### Exercise objective
Reproduce the listing below from the line with "Transmitiendo" to the line with "groen in een chloorbad en hoe", both lines included, character for character, minus any pictures.

### Data provided
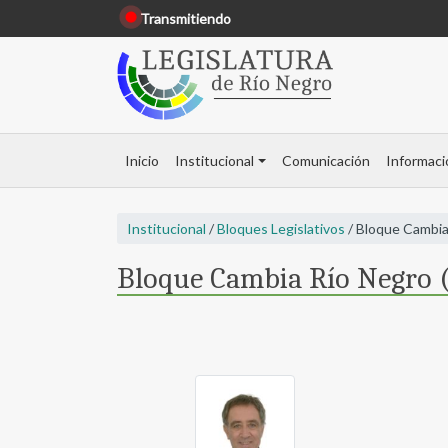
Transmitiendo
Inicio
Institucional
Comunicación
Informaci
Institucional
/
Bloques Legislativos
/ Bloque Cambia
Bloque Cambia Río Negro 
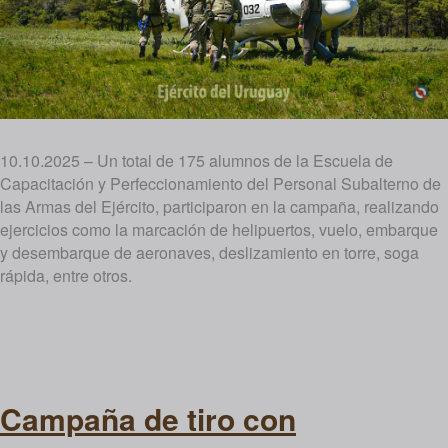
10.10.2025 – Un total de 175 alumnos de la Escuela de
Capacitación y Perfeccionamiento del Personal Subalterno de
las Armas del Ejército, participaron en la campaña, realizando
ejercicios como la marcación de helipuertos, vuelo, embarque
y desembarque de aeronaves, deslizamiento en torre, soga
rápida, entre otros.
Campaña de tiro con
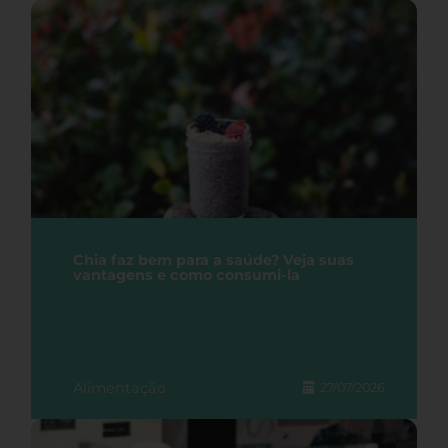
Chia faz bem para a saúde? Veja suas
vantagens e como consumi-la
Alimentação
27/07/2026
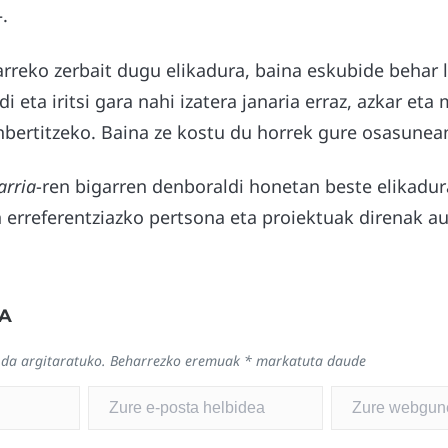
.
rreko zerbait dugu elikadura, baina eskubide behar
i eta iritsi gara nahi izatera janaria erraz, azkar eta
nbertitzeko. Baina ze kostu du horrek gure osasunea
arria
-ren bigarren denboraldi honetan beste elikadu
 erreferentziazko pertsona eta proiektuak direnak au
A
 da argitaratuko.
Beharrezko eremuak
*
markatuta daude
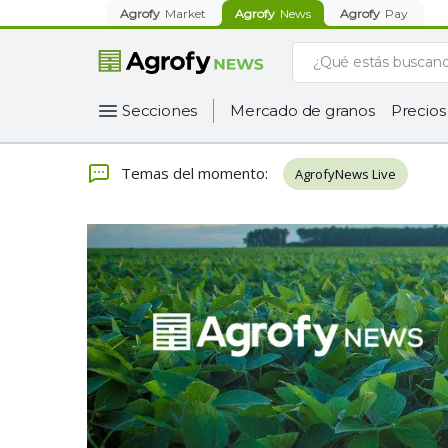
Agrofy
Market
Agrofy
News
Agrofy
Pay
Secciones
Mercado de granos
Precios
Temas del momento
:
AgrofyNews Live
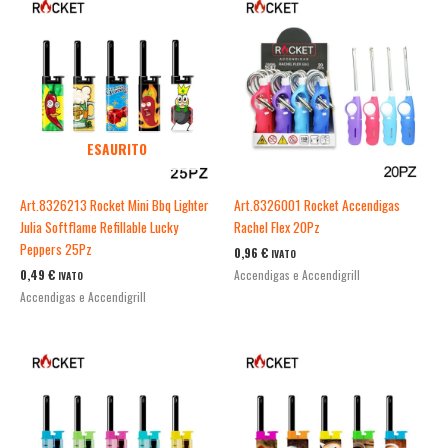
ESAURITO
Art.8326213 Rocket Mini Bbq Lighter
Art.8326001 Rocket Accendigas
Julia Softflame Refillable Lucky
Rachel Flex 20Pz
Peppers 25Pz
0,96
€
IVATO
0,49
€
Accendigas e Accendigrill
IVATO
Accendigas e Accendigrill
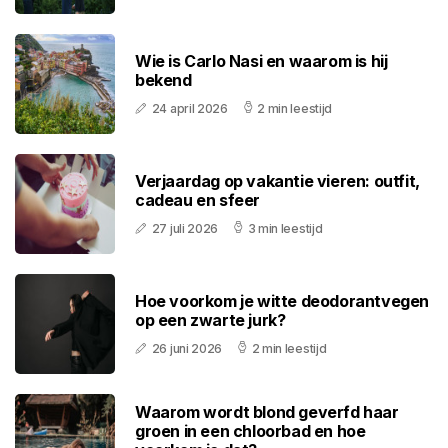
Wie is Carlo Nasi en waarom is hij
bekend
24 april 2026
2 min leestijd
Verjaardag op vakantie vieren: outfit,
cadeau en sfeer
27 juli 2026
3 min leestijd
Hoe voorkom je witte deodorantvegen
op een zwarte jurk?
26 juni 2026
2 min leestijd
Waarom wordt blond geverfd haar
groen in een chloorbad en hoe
---
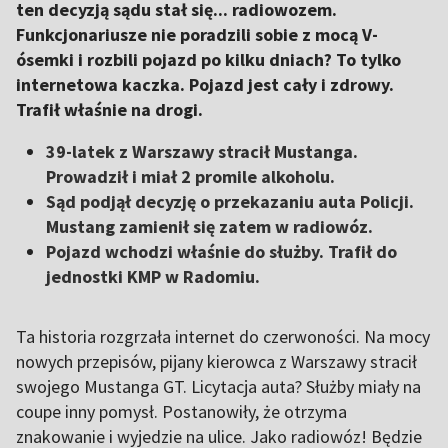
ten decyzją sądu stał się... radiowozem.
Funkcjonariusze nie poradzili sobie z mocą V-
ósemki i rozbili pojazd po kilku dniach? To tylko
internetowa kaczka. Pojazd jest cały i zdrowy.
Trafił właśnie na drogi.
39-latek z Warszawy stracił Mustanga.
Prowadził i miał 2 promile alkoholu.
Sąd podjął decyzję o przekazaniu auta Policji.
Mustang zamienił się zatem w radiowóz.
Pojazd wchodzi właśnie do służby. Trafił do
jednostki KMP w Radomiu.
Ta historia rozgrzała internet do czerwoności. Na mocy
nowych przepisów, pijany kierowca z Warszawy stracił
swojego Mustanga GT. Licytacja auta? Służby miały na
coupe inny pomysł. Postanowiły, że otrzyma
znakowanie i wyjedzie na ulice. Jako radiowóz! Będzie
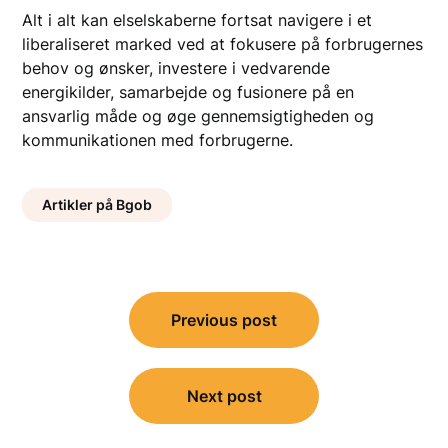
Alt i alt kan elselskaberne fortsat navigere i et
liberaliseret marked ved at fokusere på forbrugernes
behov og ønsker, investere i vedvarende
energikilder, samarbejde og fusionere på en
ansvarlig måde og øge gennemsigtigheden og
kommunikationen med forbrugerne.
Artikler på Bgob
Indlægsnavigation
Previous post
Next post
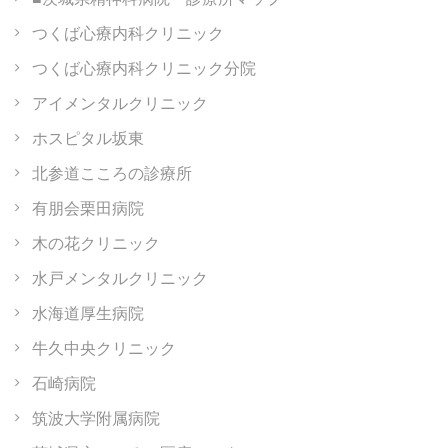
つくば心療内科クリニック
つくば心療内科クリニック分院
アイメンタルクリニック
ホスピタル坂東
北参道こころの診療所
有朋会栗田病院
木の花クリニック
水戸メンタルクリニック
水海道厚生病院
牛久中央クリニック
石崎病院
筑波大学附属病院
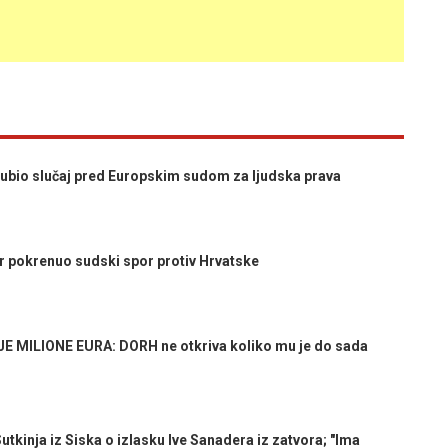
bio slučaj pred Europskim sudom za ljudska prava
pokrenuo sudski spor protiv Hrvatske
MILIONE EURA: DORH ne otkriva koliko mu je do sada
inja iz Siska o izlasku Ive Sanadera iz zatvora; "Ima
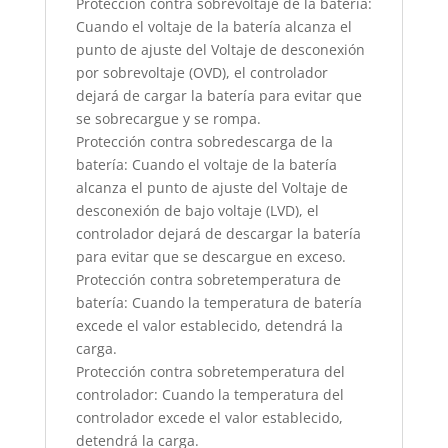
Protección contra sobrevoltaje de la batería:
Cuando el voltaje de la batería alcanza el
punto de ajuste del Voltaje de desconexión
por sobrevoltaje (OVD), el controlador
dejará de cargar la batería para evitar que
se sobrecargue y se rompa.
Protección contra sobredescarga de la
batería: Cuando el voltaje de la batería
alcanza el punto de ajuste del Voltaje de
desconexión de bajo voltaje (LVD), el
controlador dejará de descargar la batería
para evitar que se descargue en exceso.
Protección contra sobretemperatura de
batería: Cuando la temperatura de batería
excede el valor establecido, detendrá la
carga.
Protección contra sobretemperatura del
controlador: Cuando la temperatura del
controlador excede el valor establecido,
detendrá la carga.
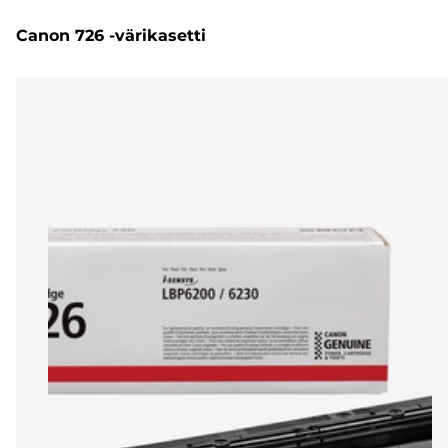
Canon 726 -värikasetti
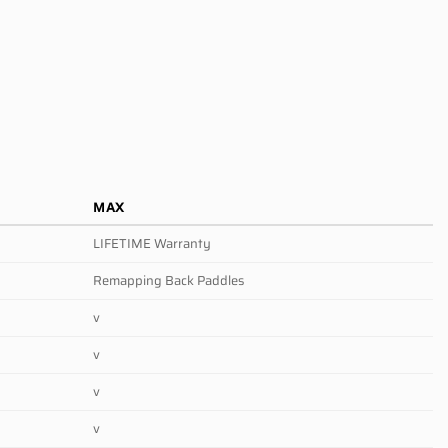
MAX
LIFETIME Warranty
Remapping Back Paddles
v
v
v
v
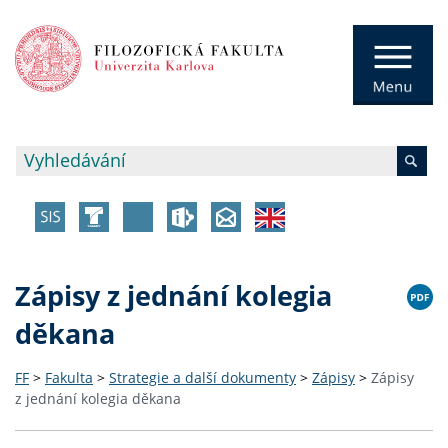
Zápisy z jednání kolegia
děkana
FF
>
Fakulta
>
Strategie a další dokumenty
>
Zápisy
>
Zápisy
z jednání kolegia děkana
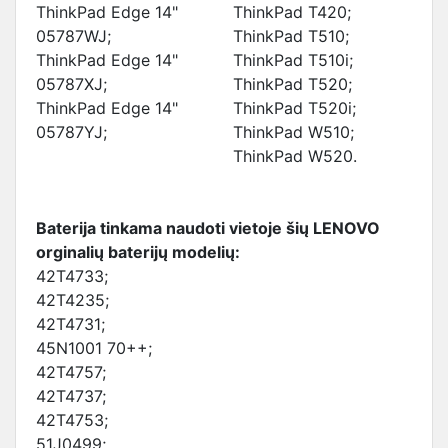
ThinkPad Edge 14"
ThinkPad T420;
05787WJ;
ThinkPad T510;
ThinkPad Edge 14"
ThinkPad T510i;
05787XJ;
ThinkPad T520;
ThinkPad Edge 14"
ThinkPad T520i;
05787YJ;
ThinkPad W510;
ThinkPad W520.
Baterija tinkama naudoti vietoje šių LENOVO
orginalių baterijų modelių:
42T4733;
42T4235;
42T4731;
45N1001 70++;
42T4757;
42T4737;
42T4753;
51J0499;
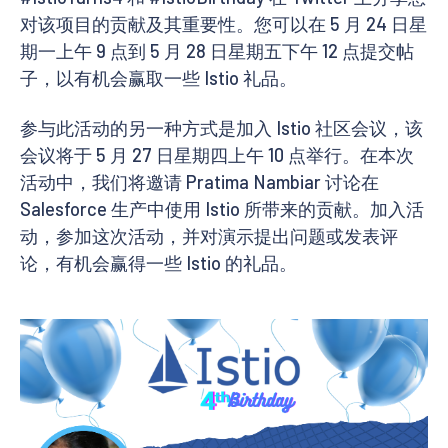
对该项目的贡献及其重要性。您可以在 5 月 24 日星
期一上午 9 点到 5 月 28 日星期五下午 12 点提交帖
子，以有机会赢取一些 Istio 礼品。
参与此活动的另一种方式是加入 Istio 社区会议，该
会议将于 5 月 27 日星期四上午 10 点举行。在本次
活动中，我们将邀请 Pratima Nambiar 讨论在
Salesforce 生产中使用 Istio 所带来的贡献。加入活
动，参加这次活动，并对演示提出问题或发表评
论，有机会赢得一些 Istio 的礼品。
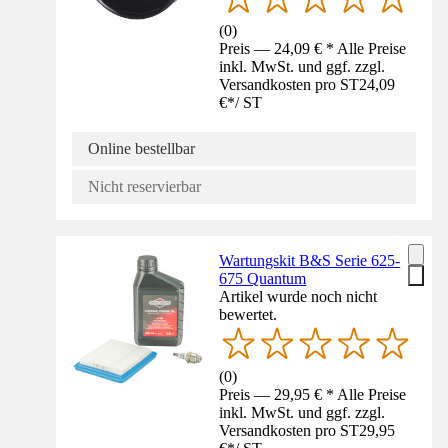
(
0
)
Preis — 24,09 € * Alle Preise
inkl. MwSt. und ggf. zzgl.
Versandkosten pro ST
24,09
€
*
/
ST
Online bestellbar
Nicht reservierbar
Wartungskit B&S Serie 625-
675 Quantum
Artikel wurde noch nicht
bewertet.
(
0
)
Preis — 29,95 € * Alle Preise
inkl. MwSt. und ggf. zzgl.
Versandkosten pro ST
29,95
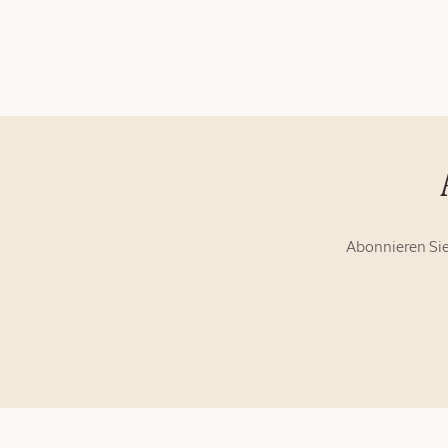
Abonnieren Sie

### Response to this task
Transmitiendo
Inicio
Institucional
Comunicación
Informaci
Institucional
/
Bloques Legislativos
/ Bloque Cambia
Bloque Cambia Río Negro 
10.10.2025 – Un total de 175 alumnos de la Escuela de
Capacitación y Perfeccionamiento del Personal Subalterno de
las Armas del Ejército, participaron en la campaña, realizando
ejercicios como la marcación de helipuertos, vuelo, embarque
y desembarque de aeronaves, deslizamiento en torre, soga
rápida, entre otros.
Campaña de tiro con
Chia faz bem para a saúde? Veja suas
vantagens e como consumi-la
Alimentação
27/07/2026
.
rreko zerbait dugu elikadura, baina eskubide behar
i eta iritsi gara nahi izatera janaria erraz, azkar eta
nbertitzeko. Baina ze kostu du horrek gure osasunea
arria
-ren bigarren denboraldi honetan beste elikadu
 erreferentziazko pertsona eta proiektuak direnak au
A
 da argitaratuko.
Beharrezko eremuak
*
markatuta daude
Agrofy
Market
Agrofy
News
Agrofy
Pay
Secciones
Mercado de granos
Precios
Temas del momento
:
AgrofyNews Live
ESAURITO
Art.8326213 Rocket Mini Bbq Lighter
Art.8326001 Rocket Accendigas
Julia Softflame Refillable Lucky
Rachel Flex 20Pz
Peppers 25Pz
0,96
€
IVATO
0,49
€
Accendigas e Accendigrill
IVATO
Accendigas e Accendigrill
Wie is Carlo Nasi en waarom is hij
bekend
24 april 2026
2 min leestijd
Verjaardag op vakantie vieren: outfit,
cadeau en sfeer
27 juli 2026
3 min leestijd
Hoe voorkom je witte deodorantvegen
op een zwarte jurk?
26 juni 2026
2 min leestijd
Waarom wordt blond geverfd haar
groen in een chloorbad en hoe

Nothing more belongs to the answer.